The iconic French trunk-maker, established in 1834, put in persepctive with our times and our lifestyles, for a relaunch in grand style.
Change perspective, get into the game and breathe, scrutinising your horizons. Get a precise point of view, built on couture and the one-of-a-kind approach. This is the departure point for the new adventure of the venerable French luggage maker Au Départ, established in 1834 and this year reborn at the Milan International Furniture Fair from the magnificent complicity of Dimore Studio, Emiliano Salci and Britt Moran. The presentation at the Fairs was a narration on three levels, transforming into a tribute to the origins of the brand, but also represents something of a payback for the closure of the company back in 1976. In the words of DimoreStudio, “Au Départ has been serving men and women for grand part of the eighteen and nineteen-hundreds, in a dimension inclusive and appreciated right from the outset, and for this we’ve chosen six period trunks and translated them into a new language, where the terms of interpretation multiply and intertwine in a play of surprising, cultured references.” Au Départ was originally a trunk-maker: the name came from the location of the first shop, right in front of Paris’ Gare du Nord, which was inaugurated just a year later. The shop offered its customers a new concept of luxury, made of refinement and elegance, but modernity and technology as well. And a touch of humour. Turning “custom orders” into a new standard, Au Départ builds trunks to meet any kind of demand, even the most extravagant. Always with impeccable formal quality.

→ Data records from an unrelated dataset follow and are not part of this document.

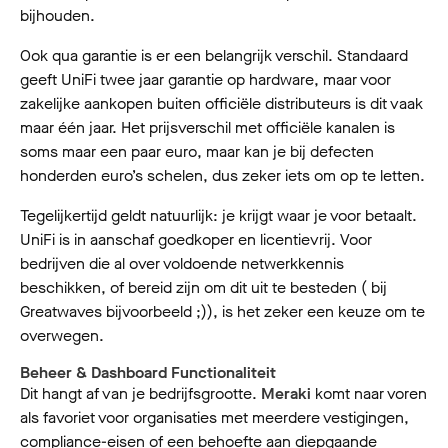
bijhouden.
Ook qua garantie is er een belangrijk verschil. Standaard
geeft UniFi twee jaar garantie op hardware, maar voor
zakelijke aankopen buiten officiële distributeurs is dit vaak
maar één jaar. Het prijsverschil met officiële kanalen is
soms maar een paar euro, maar kan je bij defecten
honderden euro’s schelen, dus zeker iets om op te letten.
Tegelijkertijd geldt natuurlijk: je krijgt waar je voor betaalt.
UniFi is in aanschaf goedkoper en licentievrij. Voor
bedrijven die al over voldoende netwerkkennis
beschikken, of bereid zijn om dit uit te besteden ( bij
Greatwaves bijvoorbeeld ;)), is het zeker een keuze om te
overwegen.
Beheer & Dashboard Functionaliteit
Dit hangt af van je bedrijfsgrootte.
Meraki
komt naar voren
als favoriet voor organisaties met meerdere vestigingen,
compliance-eisen of een behoefte aan diepgaande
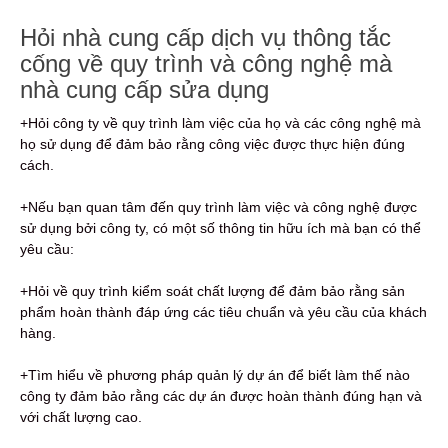
Hỏi nhà cung cấp dịch vụ thông tắc
cống về quy trình và công nghệ mà
nhà cung cấp sửa dụng
+Hỏi công ty về quy trình làm việc của họ và các công nghệ mà
họ sử dụng để đảm bảo rằng công việc được thực hiện đúng
cách.
+Nếu bạn quan tâm đến quy trình làm việc và công nghệ được
sử dụng bởi công ty, có một số thông tin hữu ích mà bạn có thể
yêu cầu:
+Hỏi về quy trình kiểm soát chất lượng để đảm bảo rằng sản
phẩm hoàn thành đáp ứng các tiêu chuẩn và yêu cầu của khách
hàng.
+Tìm hiểu về phương pháp quản lý dự án để biết làm thế nào
công ty đảm bảo rằng các dự án được hoàn thành đúng hạn và
với chất lượng cao.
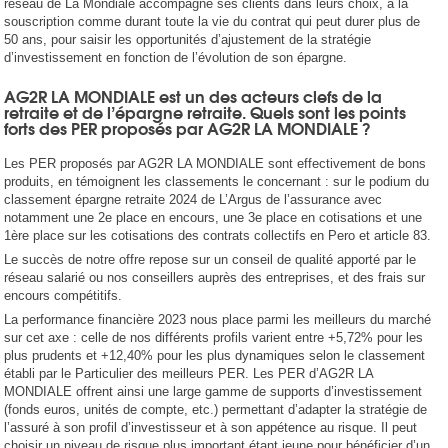
réseau de La Mondiale accompagne ses clients dans leurs choix, à la
souscription comme durant toute la vie du contrat qui peut durer plus de
50 ans, pour saisir les opportunités d’ajustement de la stratégie
d’investissement en fonction de l’évolution de son épargne.
AG2R LA MONDIALE est un des acteurs clefs de la
retraite et de l’épargne retraite. Quels sont les points
forts des PER proposés par AG2R LA MONDIALE ?
Les PER proposés par AG2R LA MONDIALE sont effectivement de bons
produits, en témoignent les classements le concernant : sur le podium du
classement épargne retraite 2024 de L’Argus de l’assurance avec
notamment une 2e place en encours, une 3e place en cotisations et une
1ère place sur les cotisations des contrats collectifs en Pero et article 83.
Le succès de notre offre repose sur un conseil de qualité apporté par le
réseau salarié ou nos conseillers auprès des entreprises, et des frais sur
encours compétitifs.
La performance financière 2023 nous place parmi les meilleurs du marché
sur cet axe : celle de nos différents profils varient entre +5,72% pour les
plus prudents et +12,40% pour les plus dynamiques selon le classement
établi par le Particulier des meilleurs PER. Les PER d’AG2R LA
MONDIALE offrent ainsi une large gamme de supports d’investissement
(fonds euros, unités de compte, etc.) permettant d’adapter la stratégie de
l’assuré à son profil d’investisseur et à son appétence au risque. Il peut
choisir un niveau de risque plus important étant jeune pour bénéficier d’un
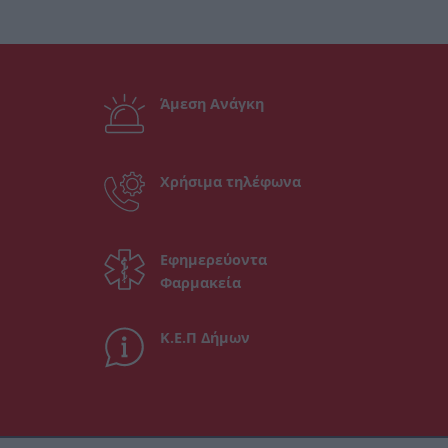
Άμεση Ανάγκη
Χρήσιμα τηλέφωνα
Εφημερεύοντα
Φαρμακεία
Κ.Ε.Π Δήμων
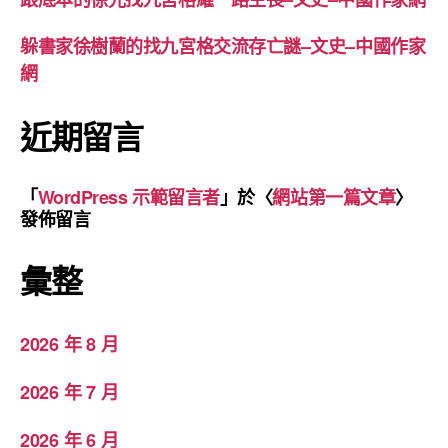
躲書家徐樹蘭的找九宮格交流存亡謎–文史–中國作家
網
近期留言
「
WordPress 示範留言者
」於〈
網站第一篇文章
〉
發佈留言
彙整
2026 年 8 月
2026 年 7 月
2026 年 6 月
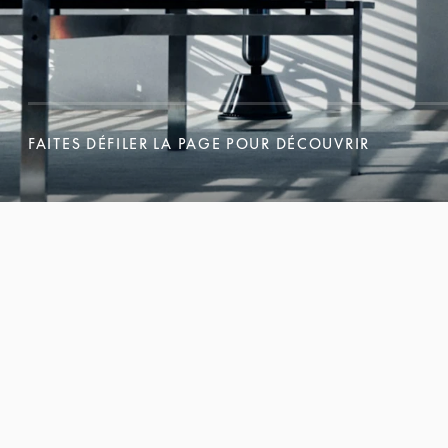
FAITES DÉFILER LA PAGE POUR DÉCOUVRIR
FAITES DÉFILER LA PAGE POUR DÉCOUVRIR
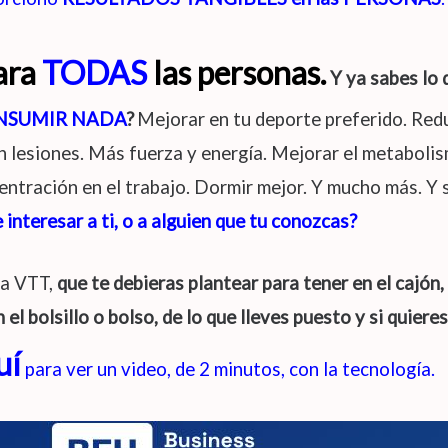
ara
TODAS
las personas.
Y ya sabes lo q
NSUMIR NADA
?
Mejorar en tu deporte preferido. Redu
 lesiones. Más fuerza y energía. Mejorar el metaboli
tración en el trabajo. Dormir mejor. Y mucho más. Y 
interesar a ti, o a alguien que tu conozcas?
va VTT,
que te debieras plantear para tener en el cajón,
 el bolsillo o bolso, de lo que lleves puesto y si quiere
uí
para ver un video, de 2 minutos, con la tecnología.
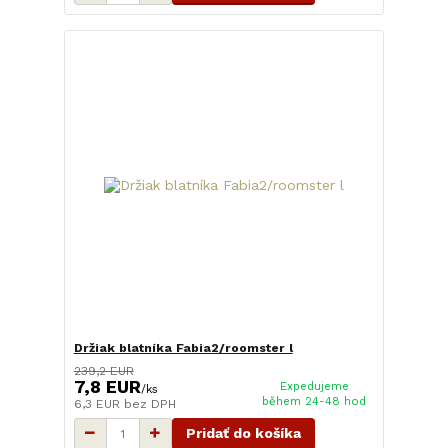
Držiak blatníka Fabia2/roomster l
239,2 EUR
7,8 EUR
Expedujeme
/
ks
během 24-48 hod
6,3 EUR
bez DPH
Pridať do košíka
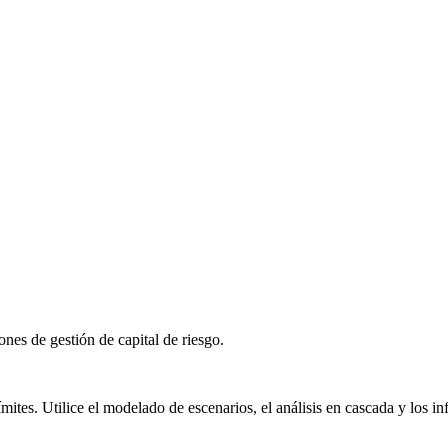
nes de gestión de capital de riesgo.
límites. Utilice el modelado de escenarios, el análisis en cascada y los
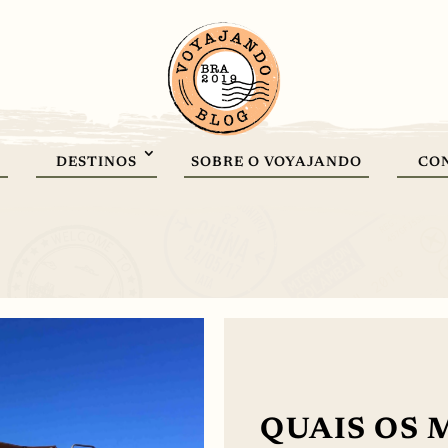
DESTINOS
SOBRE O VOYAJANDO
CO
QUAIS OS 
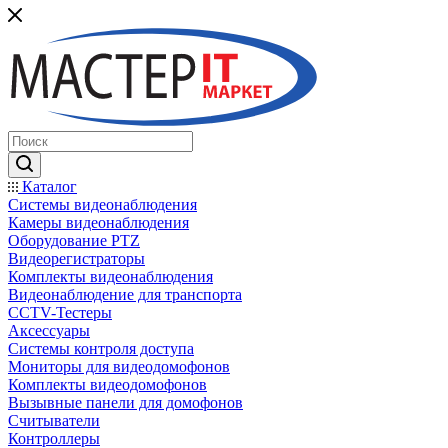
Каталог
Системы видеонаблюдения
Камеры видеонаблюдения
Оборудование PTZ
Видеорегистраторы
Комплекты видеонаблюдения
Видеонаблюдение для транспорта
CCTV-Тестеры
Аксессуары
Системы контроля доступа
Мониторы для видеодомофонов
Комплекты видеодомофонов
Вызывные панели для домофонов
Считыватели
Контроллеры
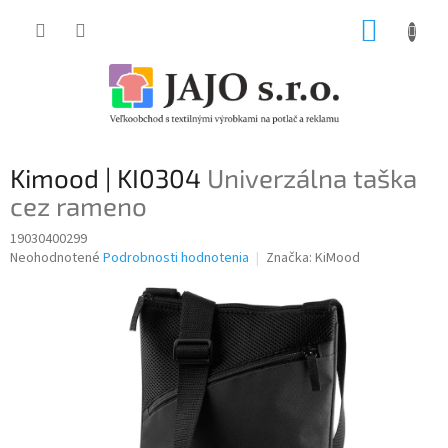
Prejsť
NÁKUP
na
obsah
KOŠÍK
Kimood | KI0304
Univerzálna taška
cez rameno
19030400299
Priemerné
Neohodnotené
Podrobnosti hodnotenia
Značka:
KiMood
hodnotenie
produktu
je
0,0
z
5
hviezdičiek.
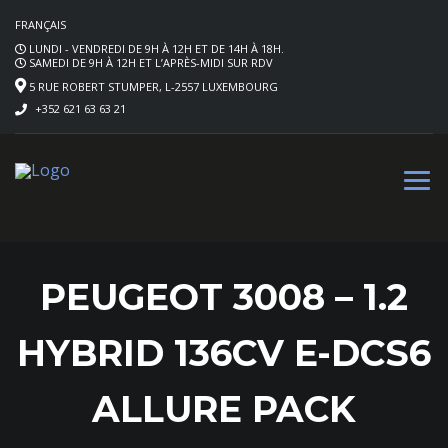
FRANÇAIS
LUNDI - VENDREDI DE 9H À 12H ET DE 14H À 18H.
SAMEDI DE 9H À 12H ET L’APRÈS-MIDI SUR RDV
5 RUE ROBERT STUMPER, L-2557 LUXEMBOURG
+352 621 63 63 21
PEUGEOT 3008 – 1.2
HYBRID 136CV E-DCS6
ALLURE PACK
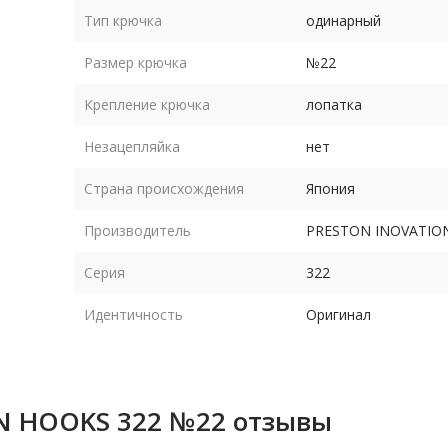
Тип крючка
одинарный
Размер крючка
№22
Крепление крючка
лопатка
Незацепляйка
нет
Страна происхождения
Япония
Производитель
PRESTON INOVATIO
Серия
322
Идентичность
Оригинал
ON HOOKS 322 №22 отзывы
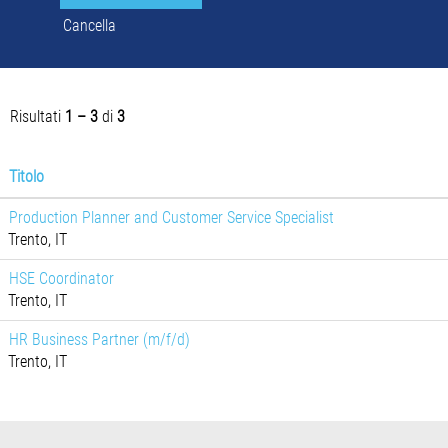
Cancella
Risultati
1 – 3
di
3
Titolo
Production Planner and Customer Service Specialist
Trento, IT
HSE Coordinator
Trento, IT
HR Business Partner (m/f/d)
Trento, IT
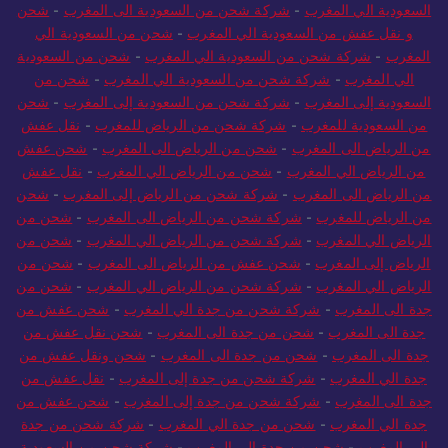
الي المغرب
-
شحن و نقل عفش السعودية الي المغرب
-
شحن من
السعودية الي المغرب
-
شركة شحن من السعودية الى المغرب
-
شحن
و نقل عفش من السعودية الي المغرب
-
شحن من السعودية الي
المغرب
-
شركة شحن من السعودية الي المغرب
-
شحن من السعودية
الي المغرب
-
شركة شحن من السعودية الي المغرب
-
شحن من
السعودية إلى المغرب
-
شركة شحن من السعودية إلى المغرب
-
شحن
من السعودية للمغرب
-
شركة شحن من الرياض للمغرب
-
نقل عفش
من الرياض الى المغرب
-
شحن من الرياض الى المغرب
-
شحن عفش
من الرياض الي المغرب
-
شحن من الرياض الي المغرب
-
نقل عفش
من الرياض الى المغرب
-
شركة شحن من الرياض إلى المغرب
-
شحن
من الرياض للمغرب
-
شركة شحن من الرياض الى المغرب
-
شحن من
الرياض الي المغرب
-
شركة شحن من الرياض الي المغرب
-
شحن من
الرياض إلى المغرب
-
شحن عفش من الرياض الى المغرب
-
شحن من
الرياض الي المغرب
-
شركة شحن من الرياض الي المغرب
-
شحن من
جدة الى المغرب
-
شركة شحن من جدة الي المغرب
-
شحن عفش من
جدة الى المغرب
-
شحن من جدة الى المغرب
-
شحن نقل عفش من
جدة الى المغرب
-
شحن من جدة الى المغرب
-
شحن ونقل عفش من
جدة الي المغرب
-
شركة شحن من جدة إلى المغرب
-
نقل عفش من
جدة الى المغرب
-
شركة شحن من جدة إلى المغرب
-
شحن عفش من
جدة الي المغرب
-
شحن من جدة الي المغرب
-
شركة شحن من جدة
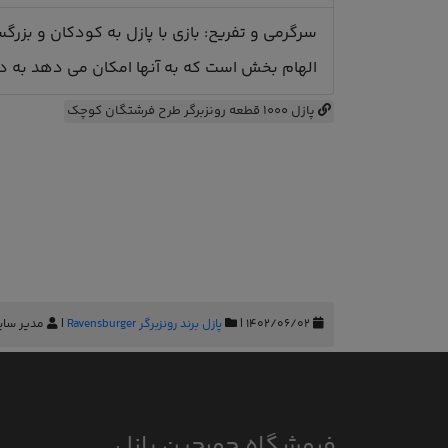
سرگرمی و تفریح: بازی با پازل به کودکان و بزرگ
الهام بخش است که به آنها امکان می دهد به دنیا
پازل 1000 قطعه رونزبرگر طرح فرشتگان کوچک
۱۴۰۲/۰۶/۰۲ |
پازل برند رونزبرگر Ravensburger
|
مدیر سای
فروشگاه جورچین پازل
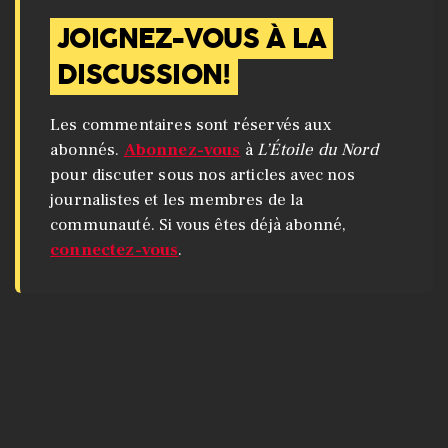
JOIGNEZ-VOUS À LA
DISCUSSION!
Les commentaires sont réservés aux
abonnés.
Abonnez-vous
à
L’Étoile du Nord
pour discuter sous nos articles avec nos
journalistes et les membres de la
communauté. Si vous êtes déjà abonné,
connectez-vous
.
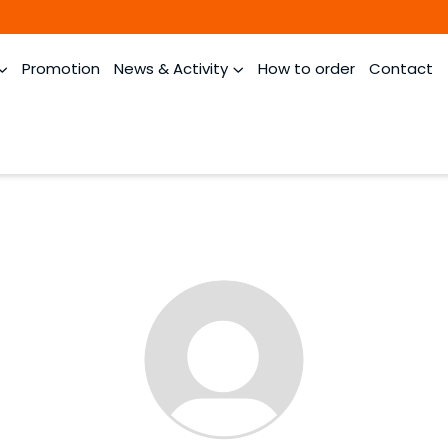
Promotion
News & Activity
How to order
Contact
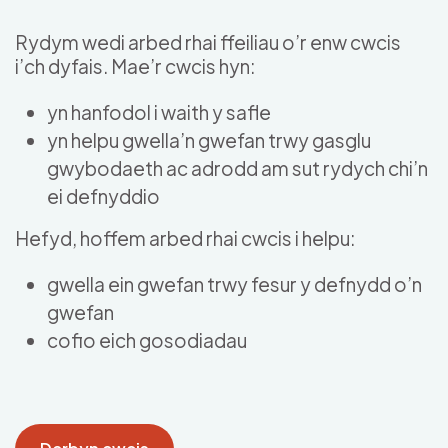
Skip to main content
Rydym wedi arbed rhai ffeiliau o’r enw cwcis
i’ch dyfais. Mae’r cwcis hyn:
yn hanfodol i waith y safle
yn helpu gwella’n gwefan trwy gasglu
gwybodaeth ac adrodd am sut rydych chi’n
ei defnyddio
Hefyd, hoffem arbed rhai cwcis i helpu:
gwella ein gwefan trwy fesur y defnydd o’n
gwefan
cofio eich gosodiadau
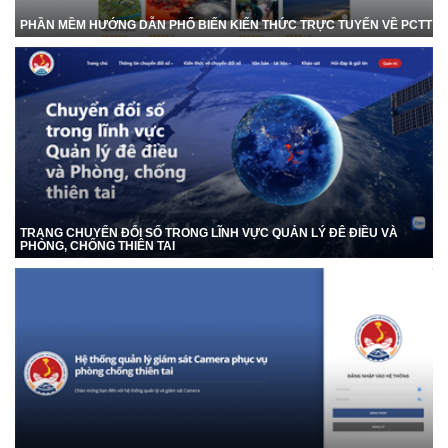
PHẦN MỀM HƯỚNG DẪN PHỔ BIẾN KIẾN THỨC TRỰC TUYẾN VỀ PCTT
TRANG CHUYỂN ĐỔI SỐ TRONG LĨNH VỰC QUẢN LÝ ĐÊ ĐIỀU VÀ
PHÒNG, CHỐNG THIÊN TAI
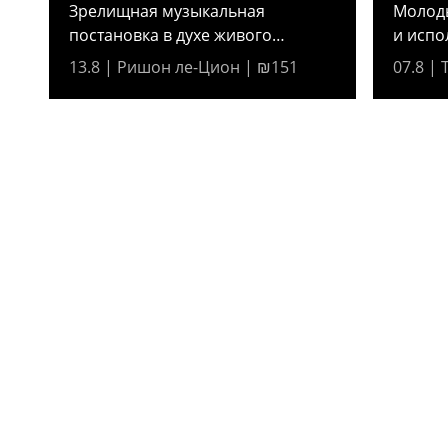
исполняет
Зрелищная музыкальная
Молод
постановка в духе живого
и испо
кино —...
посвящ
13.8 | Ришон ле-Цион | ₪151
07.8 |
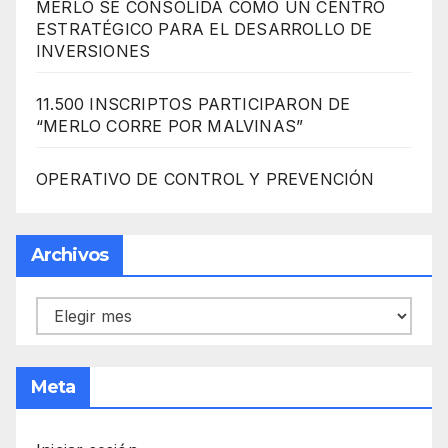
MERLO SE CONSOLIDA COMO UN CENTRO
ESTRATÉGICO PARA EL DESARROLLO DE
INVERSIONES
11.500 INSCRIPTOS PARTICIPARON DE
“MERLO CORRE POR MALVINAS”
OPERATIVO DE CONTROL Y PREVENCIÓN
Archivos
Archivos
Meta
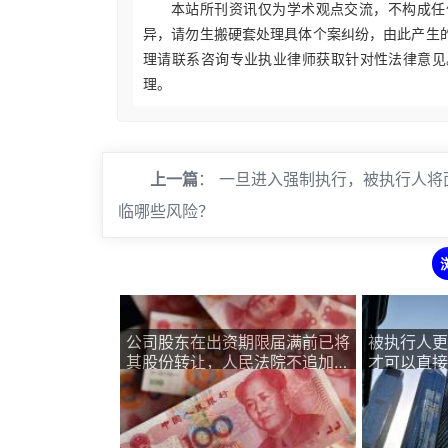
本站所刊资讯仅为学术观点交流，不构成任
异，请勿生搬硬套处理具体个案纠纷，由此产生
理请联系咨询专业执业律师获取针对性法律意见
理。
上一篇
：
一旦进入强制执行，被执行人将
临哪些风险？
公司股东在出资期限届满前已将
被执行人更
其股份转让，人民法院不追加该
才可以直接
股东为公司债务被执行人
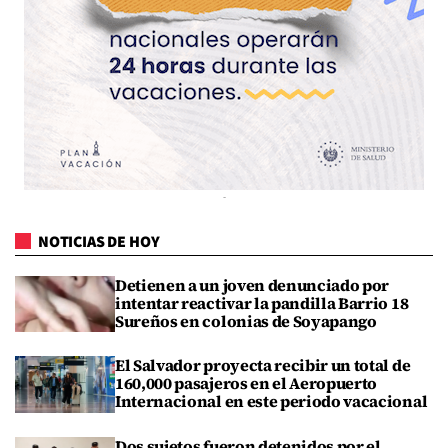
NOTICIAS DE HOY
Detienen a un joven denunciado por
intentar reactivar la pandilla Barrio 18
Sureños en colonias de Soyapango
El Salvador proyecta recibir un total de
160,000 pasajeros en el Aeropuerto
Internacional en este periodo vacacional
Dos sujetos fueron detenidos por el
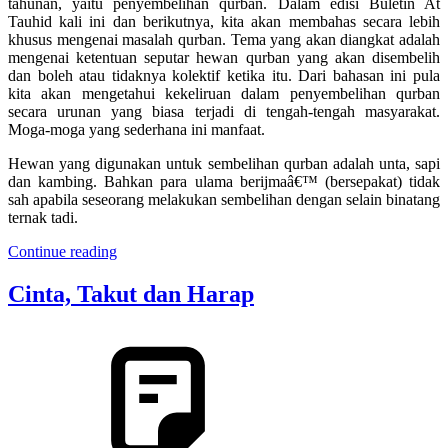
tahunan, yaitu penyembelihan qurban. Dalam edisi Buletin At
Tauhid kali ini dan berikutnya, kita akan membahas secara lebih
khusus mengenai masalah qurban. Tema yang akan diangkat adalah
mengenai ketentuan seputar hewan qurban yang akan disembelih
dan boleh atau tidaknya kolektif ketika itu. Dari bahasan ini pula
kita akan mengetahui kekeliruan dalam penyembelihan qurban
secara urunan yang biasa terjadi di tengah-tengah masyarakat.
Moga-moga yang sederhana ini manfaat.
Hewan yang digunakan untuk sembelihan qurban adalah unta, sapi
dan kambing. Bahkan para ulama berijmaâ€™ (bersepakat) tidak
sah apabila seseorang melakukan sembelihan dengan selain binatang
ternak tadi.
Continue reading
Cinta, Takut dan Harap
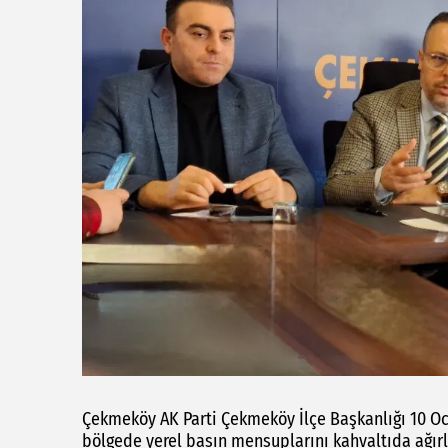
Çekmeköy AK Parti Çekmeköy İlçe Başkanlığı 10 O
bölgede yerel basın mensuplarını kahvaltıda ağırl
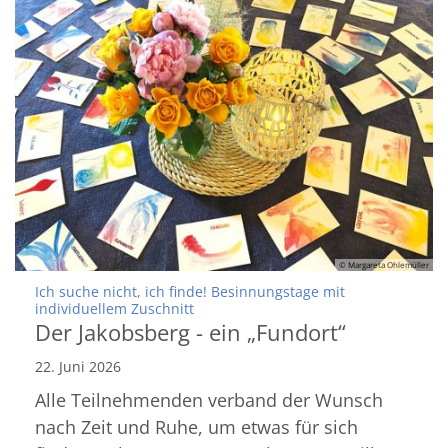
© Margareta Ohlemüller
Ich suche nicht, ich finde! Besinnungstage mit
:
individuellem Zuschnitt
Der Jakobsberg - ein „Fundort“
22. Juni 2026
Alle Teilnehmenden verband der Wunsch
nach Zeit und Ruhe, um etwas für sich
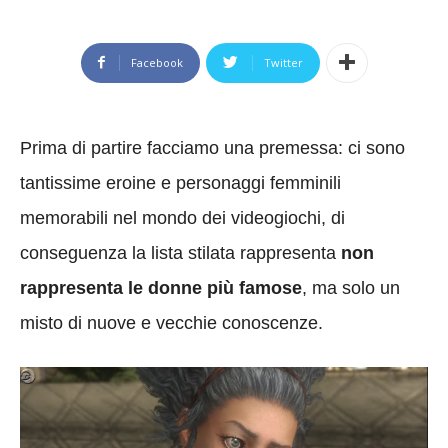
Facebook
Twitter
Prima di partire facciamo una premessa: ci sono
tantissime eroine e personaggi femminili
memorabili nel mondo dei videogiochi, di
conseguenza la lista stilata rappresenta
non
rappresenta le donne più famose
, ma solo un
misto di nuove e vecchie conoscenze.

In 1871 the company was taken over by brothers Ernest and Paul Bertin, who just three years later, in 1874, opened a second shop in Avenue de l’Opéra, the place that was rapidly becoming the epicentre of Parisian elegance, with its cafes and new department stores destined to become legend. And at the centre of it all, the monumental Palais Garnier, triumphantly inaugurated the next year. Thanks to a series of inventions and patents (for trunk manufacture and the perfect waterproofing of the leather) business was going from strength to strength. The apex of success came with the advent of the roaring ‘twenties, when Au Départ was synonym of luxury and style, and artist Yan Bernard Dyl was doing the advertising. An image that still makes an impression for its modernity: the actual logo of the Maison is inspired precisely on the one designed by Dyl.
With this Heritage, this creative collision-become-mantra extending to our times, DimoreStudio transposes details and design concepts into a simple play on visions, in a narrative that fragments, resumes and reaches new depths, redesigning the confines of travel and its accessories, far from the stereotypes and old containers, that take on a new, contemporary lifestyle, in which mobility is a statement of fact. In this way we manage to acquire on one hand tradition, with all of its interior renewals, and on the other innovation, with its implicit constants; classicism on one side, modernism on the other. We have to bear in mind that contemporary society needs this kind of dialogue, insomuch as it works, at least since the birth of fashion, to extend it to all fields of art, in an infinite variety of forms; and if it explodes today into fashion or design, it’s because fashion, too, is an art, on a par with literature, painting and music. Above all, the match between Au Départ and Dimorestudio teaches and confirms: today, thanks to formidable developments in distribution systems, fashion is not simply what people purchase or pick for the homes; it’s also what people read and watch: the inventions of our designers delight or irritate exactly in the same was as a novel, a film or a piece of music. Onto Au Départ’s trunks and Dimorestudio’s designs we project the entire phenomenon of belief, prejudice, sentiment and resistance, in short, all the history of ourselves that is, in perhaps too simple words – the taste of refined elegance.